**Task brief**: All lines from the one containing "531 390 8.66" down to the one containing "1139 245 34.65", both ends included, are to be given again exactly; omit the rest of the listing below.

+---+

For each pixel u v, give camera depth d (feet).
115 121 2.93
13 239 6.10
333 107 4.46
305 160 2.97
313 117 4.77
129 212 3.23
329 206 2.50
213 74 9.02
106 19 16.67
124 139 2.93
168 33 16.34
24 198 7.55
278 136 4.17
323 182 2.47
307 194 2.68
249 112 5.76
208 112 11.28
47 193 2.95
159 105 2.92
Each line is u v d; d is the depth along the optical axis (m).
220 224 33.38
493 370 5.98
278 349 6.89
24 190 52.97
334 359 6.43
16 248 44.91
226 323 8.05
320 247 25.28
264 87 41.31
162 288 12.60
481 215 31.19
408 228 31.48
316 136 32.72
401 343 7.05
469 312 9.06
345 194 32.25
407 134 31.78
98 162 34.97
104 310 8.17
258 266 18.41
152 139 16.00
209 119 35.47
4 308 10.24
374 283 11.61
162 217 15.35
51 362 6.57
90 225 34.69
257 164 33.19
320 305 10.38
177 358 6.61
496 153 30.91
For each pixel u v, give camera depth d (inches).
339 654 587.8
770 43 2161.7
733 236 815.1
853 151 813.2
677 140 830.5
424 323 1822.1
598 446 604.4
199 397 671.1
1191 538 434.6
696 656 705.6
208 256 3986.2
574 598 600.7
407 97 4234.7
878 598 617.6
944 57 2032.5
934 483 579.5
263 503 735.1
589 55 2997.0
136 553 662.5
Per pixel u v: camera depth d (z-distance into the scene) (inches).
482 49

+---+

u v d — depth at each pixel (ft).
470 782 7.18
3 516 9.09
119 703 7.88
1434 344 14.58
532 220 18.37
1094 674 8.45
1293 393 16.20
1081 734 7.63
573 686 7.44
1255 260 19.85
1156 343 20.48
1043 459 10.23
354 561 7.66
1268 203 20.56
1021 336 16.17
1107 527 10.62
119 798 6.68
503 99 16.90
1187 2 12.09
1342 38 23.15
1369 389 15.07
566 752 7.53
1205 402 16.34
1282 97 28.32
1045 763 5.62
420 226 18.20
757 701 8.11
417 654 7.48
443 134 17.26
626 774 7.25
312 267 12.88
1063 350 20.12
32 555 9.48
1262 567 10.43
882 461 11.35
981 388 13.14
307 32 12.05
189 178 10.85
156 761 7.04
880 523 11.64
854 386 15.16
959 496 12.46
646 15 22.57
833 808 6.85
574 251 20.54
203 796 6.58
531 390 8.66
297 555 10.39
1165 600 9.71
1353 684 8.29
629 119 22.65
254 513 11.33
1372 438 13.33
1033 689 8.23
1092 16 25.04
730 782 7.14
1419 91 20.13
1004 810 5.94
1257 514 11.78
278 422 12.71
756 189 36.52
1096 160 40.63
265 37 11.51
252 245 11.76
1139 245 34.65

+---+

**Result**:
531 390 8.66
297 555 10.39
1165 600 9.71
1353 684 8.29
629 119 22.65
254 513 11.33
1372 438 13.33
1033 689 8.23
1092 16 25.04
730 782 7.14
1419 91 20.13
1004 810 5.94
1257 514 11.78
278 422 12.71
756 189 36.52
1096 160 40.63
265 37 11.51
252 245 11.76
1139 245 34.65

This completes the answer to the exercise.